Traditionally the fastest CRC code has used lookup tables, I wonder if that's creating cache pressure these days? Or maybe that approach was abandoned while I wasn't paying attention.
Instruction-level parallelism is incredibly important. I'd say that any optimizing programmer needs to fully understand ILP, and how it interacts with pipelines and dependency cutting (and register renaming).
Modern CPUs are extremely well parallelized with ILP. Any good, modern hash function will take advantage of this feature of modern CPUs.
Case in point, it seems like xxhash is SCALAR 32-bit / 64-bit code. No vectorization as far as I can tell, its purely using ILP to get its speed.
Intel Assembly has a 64-bit multiplier (but vectorized only has 32-bit multipliers). I've theorized to myself that this 64-bit multiplier could lead to better mixing than the vectorized instructions, and it seems like xxhash goes for that.

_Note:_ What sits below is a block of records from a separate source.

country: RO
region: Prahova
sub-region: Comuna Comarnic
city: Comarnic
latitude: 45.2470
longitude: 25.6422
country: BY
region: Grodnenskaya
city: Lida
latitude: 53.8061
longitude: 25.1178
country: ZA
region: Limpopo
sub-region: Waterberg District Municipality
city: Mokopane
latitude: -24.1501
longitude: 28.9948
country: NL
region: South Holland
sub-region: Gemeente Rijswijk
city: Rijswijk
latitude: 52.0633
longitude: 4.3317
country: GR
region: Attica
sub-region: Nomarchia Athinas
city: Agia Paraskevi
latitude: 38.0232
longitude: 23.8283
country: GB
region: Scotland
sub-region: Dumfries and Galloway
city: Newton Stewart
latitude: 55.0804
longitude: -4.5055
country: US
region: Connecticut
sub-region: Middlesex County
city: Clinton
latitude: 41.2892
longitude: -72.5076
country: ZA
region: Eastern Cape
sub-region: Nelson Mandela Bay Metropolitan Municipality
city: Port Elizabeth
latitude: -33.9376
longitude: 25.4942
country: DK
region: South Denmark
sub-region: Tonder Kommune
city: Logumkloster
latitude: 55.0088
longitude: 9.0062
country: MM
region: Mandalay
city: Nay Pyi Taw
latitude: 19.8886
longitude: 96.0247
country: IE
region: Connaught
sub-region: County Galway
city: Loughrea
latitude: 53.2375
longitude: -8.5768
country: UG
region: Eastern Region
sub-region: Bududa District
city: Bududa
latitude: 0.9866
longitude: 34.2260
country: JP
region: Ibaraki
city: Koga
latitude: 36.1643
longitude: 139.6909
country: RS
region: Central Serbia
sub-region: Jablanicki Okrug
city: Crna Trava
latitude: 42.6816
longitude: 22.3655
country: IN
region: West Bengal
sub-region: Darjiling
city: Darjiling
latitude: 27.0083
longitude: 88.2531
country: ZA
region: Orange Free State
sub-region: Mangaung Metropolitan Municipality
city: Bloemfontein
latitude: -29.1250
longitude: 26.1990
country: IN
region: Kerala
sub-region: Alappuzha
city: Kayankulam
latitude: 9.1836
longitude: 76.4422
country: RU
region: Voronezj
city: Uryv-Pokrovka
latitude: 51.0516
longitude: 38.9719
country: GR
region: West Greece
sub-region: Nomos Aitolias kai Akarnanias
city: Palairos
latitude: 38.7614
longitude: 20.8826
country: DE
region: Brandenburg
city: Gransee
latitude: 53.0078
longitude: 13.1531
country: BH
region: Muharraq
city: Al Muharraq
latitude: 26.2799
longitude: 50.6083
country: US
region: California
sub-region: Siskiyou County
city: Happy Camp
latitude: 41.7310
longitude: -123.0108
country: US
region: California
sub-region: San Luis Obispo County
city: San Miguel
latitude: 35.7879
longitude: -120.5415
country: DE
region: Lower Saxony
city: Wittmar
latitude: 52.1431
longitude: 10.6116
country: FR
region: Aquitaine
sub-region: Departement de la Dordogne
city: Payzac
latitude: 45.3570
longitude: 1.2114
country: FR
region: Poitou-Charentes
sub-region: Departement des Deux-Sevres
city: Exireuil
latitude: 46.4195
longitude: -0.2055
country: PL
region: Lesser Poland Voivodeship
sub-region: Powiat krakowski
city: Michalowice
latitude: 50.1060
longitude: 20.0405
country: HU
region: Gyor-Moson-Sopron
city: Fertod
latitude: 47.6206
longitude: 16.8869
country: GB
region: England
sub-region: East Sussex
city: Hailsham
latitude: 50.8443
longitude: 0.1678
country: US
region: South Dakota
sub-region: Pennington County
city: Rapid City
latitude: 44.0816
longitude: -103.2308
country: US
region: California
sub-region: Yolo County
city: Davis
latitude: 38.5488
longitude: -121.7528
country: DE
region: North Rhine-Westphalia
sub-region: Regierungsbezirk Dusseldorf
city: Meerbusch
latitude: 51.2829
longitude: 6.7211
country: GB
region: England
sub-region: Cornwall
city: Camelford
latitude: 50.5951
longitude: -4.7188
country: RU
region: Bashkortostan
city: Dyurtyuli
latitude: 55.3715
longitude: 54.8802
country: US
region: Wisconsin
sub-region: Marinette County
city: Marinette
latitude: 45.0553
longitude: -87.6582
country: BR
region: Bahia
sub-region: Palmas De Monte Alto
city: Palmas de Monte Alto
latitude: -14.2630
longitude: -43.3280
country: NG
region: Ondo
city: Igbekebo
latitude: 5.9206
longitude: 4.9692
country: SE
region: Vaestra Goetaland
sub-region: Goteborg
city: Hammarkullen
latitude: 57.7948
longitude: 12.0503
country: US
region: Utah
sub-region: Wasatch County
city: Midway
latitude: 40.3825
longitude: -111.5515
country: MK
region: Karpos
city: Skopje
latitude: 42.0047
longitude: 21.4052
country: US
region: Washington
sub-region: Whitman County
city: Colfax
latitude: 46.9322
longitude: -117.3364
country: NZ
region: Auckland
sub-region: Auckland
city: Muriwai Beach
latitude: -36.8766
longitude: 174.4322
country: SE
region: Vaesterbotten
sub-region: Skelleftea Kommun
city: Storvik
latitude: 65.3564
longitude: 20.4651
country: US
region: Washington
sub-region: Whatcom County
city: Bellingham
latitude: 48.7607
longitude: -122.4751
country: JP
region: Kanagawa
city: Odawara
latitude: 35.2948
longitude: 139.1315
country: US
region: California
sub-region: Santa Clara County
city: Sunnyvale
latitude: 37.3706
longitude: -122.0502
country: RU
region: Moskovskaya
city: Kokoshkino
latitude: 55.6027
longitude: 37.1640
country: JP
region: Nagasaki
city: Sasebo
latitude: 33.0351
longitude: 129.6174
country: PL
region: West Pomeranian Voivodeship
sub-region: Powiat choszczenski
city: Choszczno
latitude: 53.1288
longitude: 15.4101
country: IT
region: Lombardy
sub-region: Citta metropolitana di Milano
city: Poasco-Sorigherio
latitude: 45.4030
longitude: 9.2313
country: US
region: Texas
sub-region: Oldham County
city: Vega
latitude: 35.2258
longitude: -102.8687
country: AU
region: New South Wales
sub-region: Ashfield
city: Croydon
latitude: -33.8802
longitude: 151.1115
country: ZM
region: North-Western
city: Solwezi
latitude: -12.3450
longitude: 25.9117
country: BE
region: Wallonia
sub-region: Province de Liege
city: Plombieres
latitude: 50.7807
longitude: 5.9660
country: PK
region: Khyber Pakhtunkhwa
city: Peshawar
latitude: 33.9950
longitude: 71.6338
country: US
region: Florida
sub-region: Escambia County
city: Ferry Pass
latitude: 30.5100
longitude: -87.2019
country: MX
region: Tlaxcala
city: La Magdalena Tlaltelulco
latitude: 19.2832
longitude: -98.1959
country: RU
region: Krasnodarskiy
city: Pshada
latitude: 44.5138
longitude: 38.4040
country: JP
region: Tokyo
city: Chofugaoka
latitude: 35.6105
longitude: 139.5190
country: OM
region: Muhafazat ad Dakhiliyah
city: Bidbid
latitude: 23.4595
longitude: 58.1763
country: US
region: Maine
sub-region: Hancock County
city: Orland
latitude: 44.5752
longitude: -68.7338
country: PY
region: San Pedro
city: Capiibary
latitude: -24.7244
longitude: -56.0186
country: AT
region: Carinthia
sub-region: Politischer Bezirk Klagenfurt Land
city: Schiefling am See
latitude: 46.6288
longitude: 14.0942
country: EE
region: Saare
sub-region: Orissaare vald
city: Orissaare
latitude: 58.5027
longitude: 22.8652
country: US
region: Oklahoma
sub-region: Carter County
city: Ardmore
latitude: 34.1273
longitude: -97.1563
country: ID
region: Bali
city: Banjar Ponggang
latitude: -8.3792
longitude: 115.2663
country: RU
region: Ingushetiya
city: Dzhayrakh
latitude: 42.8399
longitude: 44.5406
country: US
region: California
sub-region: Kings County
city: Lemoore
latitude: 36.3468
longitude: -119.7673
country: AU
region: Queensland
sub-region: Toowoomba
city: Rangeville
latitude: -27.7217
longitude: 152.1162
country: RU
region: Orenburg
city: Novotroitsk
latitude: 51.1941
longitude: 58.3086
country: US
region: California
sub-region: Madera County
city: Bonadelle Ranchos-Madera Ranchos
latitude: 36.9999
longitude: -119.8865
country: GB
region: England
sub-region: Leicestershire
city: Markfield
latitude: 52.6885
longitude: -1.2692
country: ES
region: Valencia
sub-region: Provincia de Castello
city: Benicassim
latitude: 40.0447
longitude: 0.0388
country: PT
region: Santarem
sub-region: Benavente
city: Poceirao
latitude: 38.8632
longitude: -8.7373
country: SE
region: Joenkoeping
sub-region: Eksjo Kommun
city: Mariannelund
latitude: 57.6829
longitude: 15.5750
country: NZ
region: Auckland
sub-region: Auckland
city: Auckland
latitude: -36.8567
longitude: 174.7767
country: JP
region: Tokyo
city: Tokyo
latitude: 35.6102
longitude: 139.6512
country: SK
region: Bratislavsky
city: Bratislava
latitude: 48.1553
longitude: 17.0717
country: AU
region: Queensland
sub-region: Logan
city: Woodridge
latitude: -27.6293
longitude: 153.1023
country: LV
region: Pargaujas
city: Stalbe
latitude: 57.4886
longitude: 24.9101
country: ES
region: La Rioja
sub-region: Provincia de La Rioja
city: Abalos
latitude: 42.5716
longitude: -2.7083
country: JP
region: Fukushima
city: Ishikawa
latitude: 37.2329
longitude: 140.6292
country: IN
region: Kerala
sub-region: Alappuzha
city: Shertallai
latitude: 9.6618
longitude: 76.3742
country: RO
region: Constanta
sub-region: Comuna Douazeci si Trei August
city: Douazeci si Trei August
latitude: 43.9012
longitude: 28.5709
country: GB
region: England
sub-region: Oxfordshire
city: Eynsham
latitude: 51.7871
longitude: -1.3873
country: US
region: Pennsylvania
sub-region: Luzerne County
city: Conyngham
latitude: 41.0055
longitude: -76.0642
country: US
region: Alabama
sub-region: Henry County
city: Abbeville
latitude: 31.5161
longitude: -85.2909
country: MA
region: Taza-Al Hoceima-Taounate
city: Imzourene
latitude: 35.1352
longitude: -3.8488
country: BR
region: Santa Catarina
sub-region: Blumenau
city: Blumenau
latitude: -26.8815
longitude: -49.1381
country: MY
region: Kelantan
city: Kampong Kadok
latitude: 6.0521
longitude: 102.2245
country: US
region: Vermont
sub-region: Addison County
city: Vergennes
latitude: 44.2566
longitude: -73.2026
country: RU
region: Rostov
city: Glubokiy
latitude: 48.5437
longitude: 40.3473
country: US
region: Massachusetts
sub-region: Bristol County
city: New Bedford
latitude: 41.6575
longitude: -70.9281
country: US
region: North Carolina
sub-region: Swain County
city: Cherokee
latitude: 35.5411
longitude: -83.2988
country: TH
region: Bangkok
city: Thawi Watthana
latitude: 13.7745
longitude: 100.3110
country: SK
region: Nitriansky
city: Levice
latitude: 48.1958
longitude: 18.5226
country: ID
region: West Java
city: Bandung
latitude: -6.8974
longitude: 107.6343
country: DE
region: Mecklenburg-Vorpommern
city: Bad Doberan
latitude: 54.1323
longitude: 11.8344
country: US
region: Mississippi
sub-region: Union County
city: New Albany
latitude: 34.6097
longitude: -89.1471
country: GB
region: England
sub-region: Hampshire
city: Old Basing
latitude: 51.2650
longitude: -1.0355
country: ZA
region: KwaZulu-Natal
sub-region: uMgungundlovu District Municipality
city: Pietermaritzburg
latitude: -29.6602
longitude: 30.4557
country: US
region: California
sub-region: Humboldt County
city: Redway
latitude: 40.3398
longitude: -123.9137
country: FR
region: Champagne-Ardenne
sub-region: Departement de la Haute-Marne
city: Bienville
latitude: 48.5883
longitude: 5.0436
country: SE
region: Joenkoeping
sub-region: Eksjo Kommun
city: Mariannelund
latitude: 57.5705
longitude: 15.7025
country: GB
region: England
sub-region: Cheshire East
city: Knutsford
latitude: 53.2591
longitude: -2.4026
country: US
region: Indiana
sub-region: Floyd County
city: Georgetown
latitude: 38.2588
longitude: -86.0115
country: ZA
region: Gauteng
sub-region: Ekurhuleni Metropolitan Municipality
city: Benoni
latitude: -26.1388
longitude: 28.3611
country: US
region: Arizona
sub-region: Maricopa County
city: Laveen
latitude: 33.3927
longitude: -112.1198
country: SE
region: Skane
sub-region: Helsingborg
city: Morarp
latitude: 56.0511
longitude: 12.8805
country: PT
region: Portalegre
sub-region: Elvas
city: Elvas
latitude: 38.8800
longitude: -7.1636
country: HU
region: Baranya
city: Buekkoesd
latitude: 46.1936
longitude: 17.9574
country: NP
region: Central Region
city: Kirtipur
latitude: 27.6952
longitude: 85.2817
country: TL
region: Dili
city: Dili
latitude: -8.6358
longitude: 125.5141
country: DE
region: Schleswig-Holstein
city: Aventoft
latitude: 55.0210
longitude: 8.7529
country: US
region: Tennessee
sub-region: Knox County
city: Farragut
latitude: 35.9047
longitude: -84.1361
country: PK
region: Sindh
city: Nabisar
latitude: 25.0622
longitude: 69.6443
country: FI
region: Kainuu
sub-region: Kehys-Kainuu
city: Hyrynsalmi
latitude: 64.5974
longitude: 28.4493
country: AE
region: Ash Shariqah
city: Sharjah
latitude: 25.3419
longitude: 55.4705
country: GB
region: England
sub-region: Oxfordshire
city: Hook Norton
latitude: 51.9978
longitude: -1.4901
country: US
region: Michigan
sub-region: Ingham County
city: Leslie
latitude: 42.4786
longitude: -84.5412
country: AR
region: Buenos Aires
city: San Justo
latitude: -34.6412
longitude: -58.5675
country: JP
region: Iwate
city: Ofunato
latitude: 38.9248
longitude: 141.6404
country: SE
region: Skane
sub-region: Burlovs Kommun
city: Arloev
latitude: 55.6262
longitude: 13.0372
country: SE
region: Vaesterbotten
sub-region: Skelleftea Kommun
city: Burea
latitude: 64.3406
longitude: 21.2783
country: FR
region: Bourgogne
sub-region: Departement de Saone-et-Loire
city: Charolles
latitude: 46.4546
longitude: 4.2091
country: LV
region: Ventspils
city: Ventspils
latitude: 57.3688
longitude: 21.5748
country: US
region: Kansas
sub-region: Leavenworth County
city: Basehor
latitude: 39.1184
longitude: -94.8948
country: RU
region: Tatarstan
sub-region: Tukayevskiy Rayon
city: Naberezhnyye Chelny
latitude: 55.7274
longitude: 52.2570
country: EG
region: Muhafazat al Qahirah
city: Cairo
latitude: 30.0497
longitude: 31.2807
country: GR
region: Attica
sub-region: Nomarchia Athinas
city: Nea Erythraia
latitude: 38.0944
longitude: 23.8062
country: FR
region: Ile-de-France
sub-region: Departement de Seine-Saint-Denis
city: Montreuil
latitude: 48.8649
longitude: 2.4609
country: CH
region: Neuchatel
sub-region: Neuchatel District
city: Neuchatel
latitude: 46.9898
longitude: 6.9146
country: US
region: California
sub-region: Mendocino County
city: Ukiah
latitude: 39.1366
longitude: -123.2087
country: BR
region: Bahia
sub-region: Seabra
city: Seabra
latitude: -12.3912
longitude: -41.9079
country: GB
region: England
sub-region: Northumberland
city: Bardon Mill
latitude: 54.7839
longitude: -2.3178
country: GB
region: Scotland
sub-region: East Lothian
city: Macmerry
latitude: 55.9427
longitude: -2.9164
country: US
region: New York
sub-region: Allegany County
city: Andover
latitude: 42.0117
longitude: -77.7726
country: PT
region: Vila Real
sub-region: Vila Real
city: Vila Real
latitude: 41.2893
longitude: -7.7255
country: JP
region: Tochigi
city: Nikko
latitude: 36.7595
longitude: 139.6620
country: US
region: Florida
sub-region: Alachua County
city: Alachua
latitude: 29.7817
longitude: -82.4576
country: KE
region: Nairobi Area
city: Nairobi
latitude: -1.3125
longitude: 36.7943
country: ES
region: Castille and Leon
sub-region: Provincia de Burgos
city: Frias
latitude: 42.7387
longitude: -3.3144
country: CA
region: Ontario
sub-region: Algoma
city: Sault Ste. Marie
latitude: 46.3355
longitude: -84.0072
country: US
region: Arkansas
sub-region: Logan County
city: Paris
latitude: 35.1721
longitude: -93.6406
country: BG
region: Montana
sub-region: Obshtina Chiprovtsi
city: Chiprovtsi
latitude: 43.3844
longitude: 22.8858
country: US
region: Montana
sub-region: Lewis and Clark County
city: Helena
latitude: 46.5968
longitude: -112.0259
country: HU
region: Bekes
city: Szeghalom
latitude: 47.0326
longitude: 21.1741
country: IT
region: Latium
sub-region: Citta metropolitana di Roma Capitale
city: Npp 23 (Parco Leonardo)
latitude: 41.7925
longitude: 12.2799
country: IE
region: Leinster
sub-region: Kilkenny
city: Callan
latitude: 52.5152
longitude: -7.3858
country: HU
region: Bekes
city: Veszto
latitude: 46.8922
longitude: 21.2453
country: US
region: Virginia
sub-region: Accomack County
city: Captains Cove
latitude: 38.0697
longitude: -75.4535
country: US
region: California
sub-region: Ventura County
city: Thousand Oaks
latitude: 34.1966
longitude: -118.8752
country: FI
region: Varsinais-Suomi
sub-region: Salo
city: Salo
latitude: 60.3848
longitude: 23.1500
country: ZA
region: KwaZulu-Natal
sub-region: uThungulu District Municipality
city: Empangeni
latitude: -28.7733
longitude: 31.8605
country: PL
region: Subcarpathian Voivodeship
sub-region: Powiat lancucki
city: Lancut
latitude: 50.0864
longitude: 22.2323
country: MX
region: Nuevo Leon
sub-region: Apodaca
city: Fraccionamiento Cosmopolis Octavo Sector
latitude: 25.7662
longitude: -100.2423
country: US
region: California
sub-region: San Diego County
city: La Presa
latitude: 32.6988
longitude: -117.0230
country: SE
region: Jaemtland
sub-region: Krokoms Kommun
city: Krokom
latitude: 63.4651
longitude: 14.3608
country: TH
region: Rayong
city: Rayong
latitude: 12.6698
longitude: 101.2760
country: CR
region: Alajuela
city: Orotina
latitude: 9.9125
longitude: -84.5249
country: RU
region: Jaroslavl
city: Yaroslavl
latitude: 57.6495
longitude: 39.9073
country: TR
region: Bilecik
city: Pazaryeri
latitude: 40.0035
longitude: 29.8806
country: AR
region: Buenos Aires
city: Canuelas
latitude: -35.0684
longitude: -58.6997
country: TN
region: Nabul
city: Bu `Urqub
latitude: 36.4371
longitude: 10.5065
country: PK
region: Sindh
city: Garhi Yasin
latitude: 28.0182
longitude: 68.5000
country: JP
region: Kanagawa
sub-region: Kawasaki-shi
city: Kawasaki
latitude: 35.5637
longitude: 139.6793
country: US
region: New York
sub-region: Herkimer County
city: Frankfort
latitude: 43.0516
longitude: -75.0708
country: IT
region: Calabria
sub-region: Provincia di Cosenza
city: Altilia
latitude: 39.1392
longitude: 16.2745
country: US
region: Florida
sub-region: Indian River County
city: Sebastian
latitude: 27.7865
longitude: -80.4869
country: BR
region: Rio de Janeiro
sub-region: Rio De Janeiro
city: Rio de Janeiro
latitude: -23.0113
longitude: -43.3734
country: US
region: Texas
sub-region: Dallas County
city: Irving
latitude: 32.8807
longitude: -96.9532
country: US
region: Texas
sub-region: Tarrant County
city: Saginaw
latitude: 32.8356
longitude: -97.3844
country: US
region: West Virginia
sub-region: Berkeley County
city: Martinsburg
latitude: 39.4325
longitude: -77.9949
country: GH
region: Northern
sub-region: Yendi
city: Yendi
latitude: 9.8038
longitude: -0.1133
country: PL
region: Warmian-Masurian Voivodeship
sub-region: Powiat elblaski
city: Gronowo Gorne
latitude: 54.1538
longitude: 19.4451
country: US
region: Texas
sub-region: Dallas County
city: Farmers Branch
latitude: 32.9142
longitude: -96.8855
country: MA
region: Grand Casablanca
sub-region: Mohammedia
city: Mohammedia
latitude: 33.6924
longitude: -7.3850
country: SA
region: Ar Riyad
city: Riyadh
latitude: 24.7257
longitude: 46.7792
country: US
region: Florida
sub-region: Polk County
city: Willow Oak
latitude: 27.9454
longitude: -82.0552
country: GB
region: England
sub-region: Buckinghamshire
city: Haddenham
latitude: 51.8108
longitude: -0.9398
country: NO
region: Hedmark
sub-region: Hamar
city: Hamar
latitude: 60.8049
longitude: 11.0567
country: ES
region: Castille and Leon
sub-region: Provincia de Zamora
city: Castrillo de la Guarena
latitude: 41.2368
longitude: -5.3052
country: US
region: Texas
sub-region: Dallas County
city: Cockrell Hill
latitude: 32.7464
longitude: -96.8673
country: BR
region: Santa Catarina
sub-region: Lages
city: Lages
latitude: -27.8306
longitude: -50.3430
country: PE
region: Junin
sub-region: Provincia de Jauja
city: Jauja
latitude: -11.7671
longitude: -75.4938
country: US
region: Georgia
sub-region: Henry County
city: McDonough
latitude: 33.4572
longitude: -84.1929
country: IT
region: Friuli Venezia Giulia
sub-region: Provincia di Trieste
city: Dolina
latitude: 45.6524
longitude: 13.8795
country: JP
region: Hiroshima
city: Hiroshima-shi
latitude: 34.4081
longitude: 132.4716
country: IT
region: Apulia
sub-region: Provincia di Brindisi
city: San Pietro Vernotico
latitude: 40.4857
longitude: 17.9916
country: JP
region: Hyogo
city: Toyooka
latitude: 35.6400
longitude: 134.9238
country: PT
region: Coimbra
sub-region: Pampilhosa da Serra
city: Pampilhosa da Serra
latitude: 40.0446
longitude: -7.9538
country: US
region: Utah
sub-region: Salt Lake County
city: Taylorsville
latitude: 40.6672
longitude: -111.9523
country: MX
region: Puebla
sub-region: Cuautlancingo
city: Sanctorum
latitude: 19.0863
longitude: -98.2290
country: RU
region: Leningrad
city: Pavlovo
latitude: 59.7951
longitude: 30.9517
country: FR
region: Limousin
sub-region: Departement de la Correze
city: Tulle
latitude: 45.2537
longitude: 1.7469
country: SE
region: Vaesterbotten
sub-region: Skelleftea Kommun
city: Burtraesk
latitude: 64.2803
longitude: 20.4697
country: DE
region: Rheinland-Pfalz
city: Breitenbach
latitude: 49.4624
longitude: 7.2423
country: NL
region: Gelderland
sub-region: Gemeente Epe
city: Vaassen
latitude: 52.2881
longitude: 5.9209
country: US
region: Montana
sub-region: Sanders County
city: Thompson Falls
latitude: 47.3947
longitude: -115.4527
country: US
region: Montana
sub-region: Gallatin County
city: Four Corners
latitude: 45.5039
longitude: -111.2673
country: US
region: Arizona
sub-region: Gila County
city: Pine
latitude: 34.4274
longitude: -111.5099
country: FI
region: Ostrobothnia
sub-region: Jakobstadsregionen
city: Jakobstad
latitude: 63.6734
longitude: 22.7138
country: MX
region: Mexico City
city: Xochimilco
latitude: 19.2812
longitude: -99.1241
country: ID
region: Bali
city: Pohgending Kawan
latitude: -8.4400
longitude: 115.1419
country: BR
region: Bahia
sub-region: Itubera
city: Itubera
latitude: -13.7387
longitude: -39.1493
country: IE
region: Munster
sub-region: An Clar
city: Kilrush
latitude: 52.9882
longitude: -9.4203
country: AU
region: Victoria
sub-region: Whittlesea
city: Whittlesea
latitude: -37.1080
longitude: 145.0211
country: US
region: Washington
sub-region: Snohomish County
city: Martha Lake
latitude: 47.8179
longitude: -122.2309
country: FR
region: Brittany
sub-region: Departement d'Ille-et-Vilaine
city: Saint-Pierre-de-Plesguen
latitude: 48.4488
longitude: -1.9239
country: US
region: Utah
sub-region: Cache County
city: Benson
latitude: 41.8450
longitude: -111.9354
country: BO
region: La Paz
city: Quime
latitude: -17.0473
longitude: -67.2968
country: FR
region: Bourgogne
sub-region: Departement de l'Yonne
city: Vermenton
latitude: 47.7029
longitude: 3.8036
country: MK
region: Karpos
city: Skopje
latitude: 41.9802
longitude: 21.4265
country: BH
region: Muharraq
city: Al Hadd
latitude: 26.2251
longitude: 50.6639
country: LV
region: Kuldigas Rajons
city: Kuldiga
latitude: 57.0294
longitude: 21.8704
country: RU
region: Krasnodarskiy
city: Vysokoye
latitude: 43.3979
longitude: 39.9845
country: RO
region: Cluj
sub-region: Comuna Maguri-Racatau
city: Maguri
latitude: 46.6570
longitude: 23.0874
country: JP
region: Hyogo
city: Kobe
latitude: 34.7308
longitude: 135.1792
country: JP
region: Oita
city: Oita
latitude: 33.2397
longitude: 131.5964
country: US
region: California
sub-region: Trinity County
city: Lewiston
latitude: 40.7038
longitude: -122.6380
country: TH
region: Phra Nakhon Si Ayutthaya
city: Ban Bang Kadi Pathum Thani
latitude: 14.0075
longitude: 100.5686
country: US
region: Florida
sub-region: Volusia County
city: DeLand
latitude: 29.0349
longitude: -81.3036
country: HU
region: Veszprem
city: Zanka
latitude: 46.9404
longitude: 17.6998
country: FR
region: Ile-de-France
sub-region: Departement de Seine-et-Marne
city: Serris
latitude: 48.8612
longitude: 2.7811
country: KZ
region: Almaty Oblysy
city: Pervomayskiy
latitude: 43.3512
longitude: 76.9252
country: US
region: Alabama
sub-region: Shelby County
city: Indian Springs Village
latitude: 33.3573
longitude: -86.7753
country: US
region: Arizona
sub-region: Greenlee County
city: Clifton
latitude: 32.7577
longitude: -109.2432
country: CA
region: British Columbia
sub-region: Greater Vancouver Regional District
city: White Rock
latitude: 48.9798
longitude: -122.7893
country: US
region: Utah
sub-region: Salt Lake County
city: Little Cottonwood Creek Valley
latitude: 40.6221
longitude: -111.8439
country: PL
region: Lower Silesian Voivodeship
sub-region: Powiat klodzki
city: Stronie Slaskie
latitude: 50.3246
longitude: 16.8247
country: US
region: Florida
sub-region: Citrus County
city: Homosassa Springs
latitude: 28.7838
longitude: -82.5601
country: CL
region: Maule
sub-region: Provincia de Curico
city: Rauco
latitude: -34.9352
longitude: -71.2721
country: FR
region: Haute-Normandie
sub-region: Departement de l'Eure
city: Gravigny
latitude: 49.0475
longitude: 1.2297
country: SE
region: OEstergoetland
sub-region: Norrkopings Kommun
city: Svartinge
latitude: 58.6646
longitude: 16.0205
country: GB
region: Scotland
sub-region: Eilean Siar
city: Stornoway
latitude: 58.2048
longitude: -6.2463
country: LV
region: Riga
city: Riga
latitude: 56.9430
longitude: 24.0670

The 32-bit version of xxhash can likely be vectorized and optimized even further.
The IEEE polynomial is used by Bzip2, Ethernet (IEEE 802.3), Gzip, MPEG-2, PNG, SATA, Zip and other formats.
The Castagnoli polynomial is used by Btrfs, Ext4, iSCSI, SCTP and other formats.
For better or worse, the hardware instruction computes CRC-32-Castagnoli, which means it's not relevant for e.g. Zip.
Is there any particular advantage of one polynomial over the other?